- Opening Delimiter -

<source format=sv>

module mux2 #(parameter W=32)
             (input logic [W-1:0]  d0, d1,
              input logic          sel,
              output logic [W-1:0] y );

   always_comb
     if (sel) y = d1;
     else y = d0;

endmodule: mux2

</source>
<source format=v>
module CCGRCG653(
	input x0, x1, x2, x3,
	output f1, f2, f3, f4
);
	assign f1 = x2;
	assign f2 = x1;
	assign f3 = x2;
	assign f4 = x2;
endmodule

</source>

- Closing Delimiter -

> [What to work on] Find each line above that contains "input", and copy those lines.

> [Your response]
             (input logic [W-1:0]  d0, d1,
              input logic          sel,
	input x0, x1, x2, x3,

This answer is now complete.